Hutch sees community investment as a core responsibility. Its CSR efforts focus on improving access to education and digital tools, especially in rural areas. Hutch, in partnership with the Sri Lanka Air Force and the Ministry of Education, has launched two new projects to provide e-bicycles to schoolchildren and rural families. The initiative aims to ease the daily travel struggles faced by these communities by offering a greener, more reliable way to get around.Through its “Future Connect” programme with public and private universities, Hutch also offers career guidance and digital skills training to students. These efforts are not charity—they are strategic interventions designed to broaden opportunity and build a more digitally literate, connected generation.

The overall growth indicators are showing noticeable changes. While Sri Lanka’s data market grew marginally  last year due to migration and the consolidation of multi-SIM users, Hutch successfully expanded its user base by a reasonable margin. It also improved significantly in brand consideration and market share . Hutch has also pioneered innovations like eSIMs, QR-code-based digital onboarding, and child-safe internet services, products it introduced with customer convenience in mind.

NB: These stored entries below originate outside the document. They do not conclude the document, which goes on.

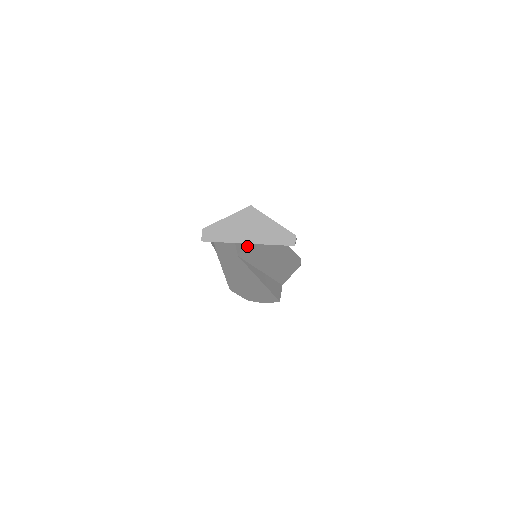
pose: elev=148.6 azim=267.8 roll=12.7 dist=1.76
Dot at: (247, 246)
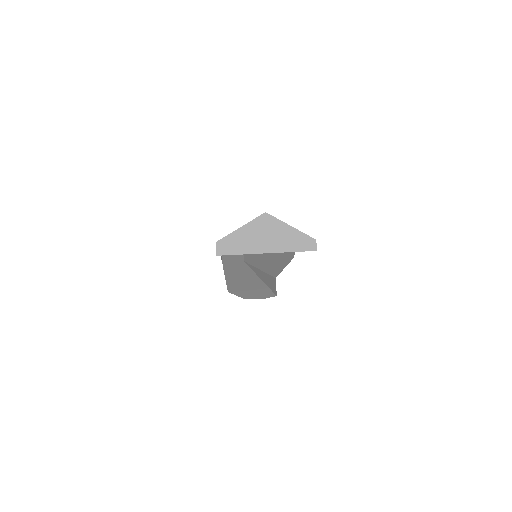
Dot at: occluded
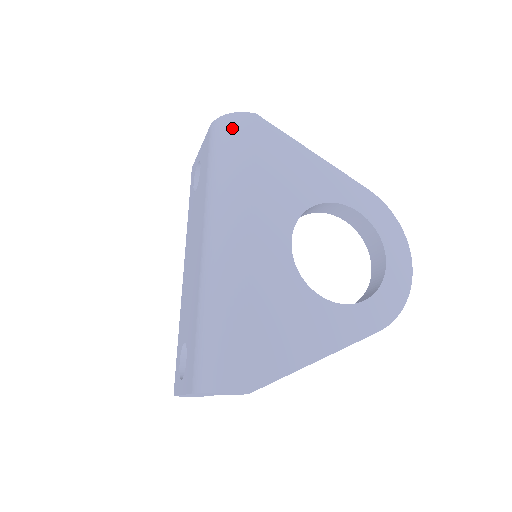
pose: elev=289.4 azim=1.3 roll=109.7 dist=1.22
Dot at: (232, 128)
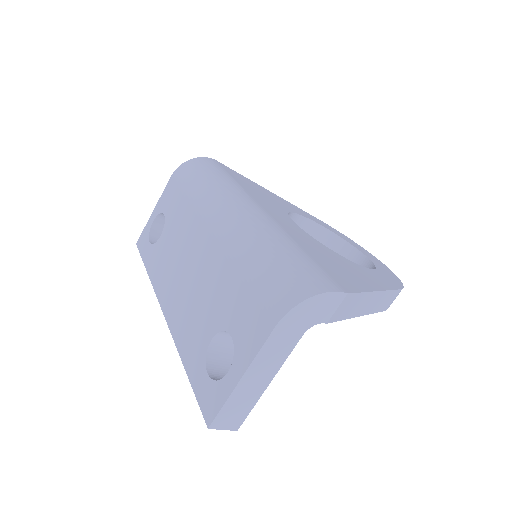
Dot at: (201, 163)
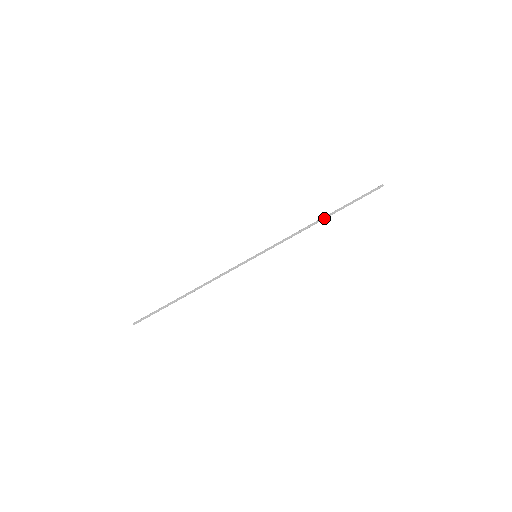
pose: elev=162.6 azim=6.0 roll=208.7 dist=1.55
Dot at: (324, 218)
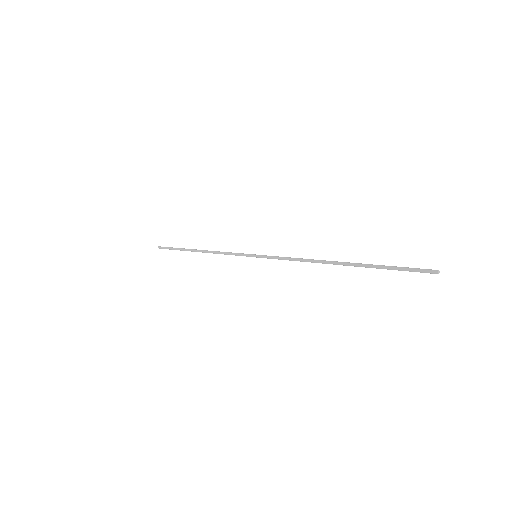
Dot at: (337, 263)
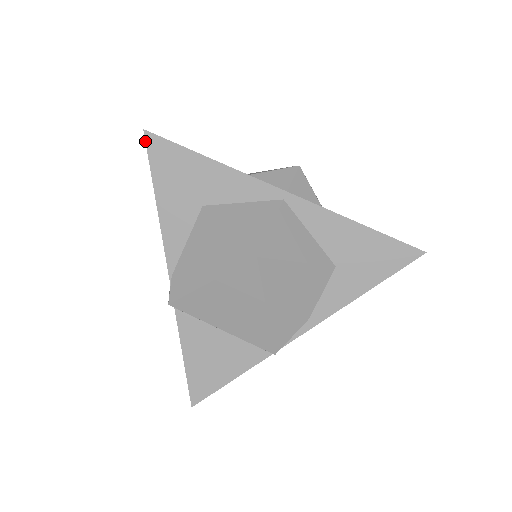
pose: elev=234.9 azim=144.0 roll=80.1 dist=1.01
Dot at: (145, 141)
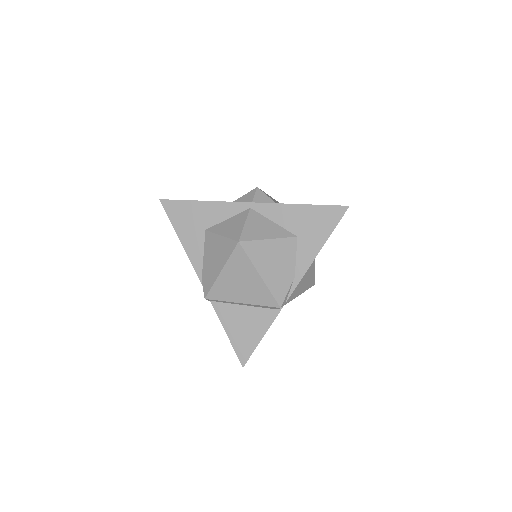
Dot at: (162, 205)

The Chief Executive of Hutch Sri Lanka is careful not to overstate the company’s trajectory. He avoids the language of aggression or disruption, preferring to describe Hutch as “forward-looking” and “committed.” The transformation, he insists, is not about overtaking rivals but about building relevance. “We’re not here to create noise,” he says. “We’re here to build what matters.” For now, that means quietly expanding national infrastructure, pushing new technologies, and preparing the application environment that connects rural Sri Lanka in particular to an inclusive digital economy.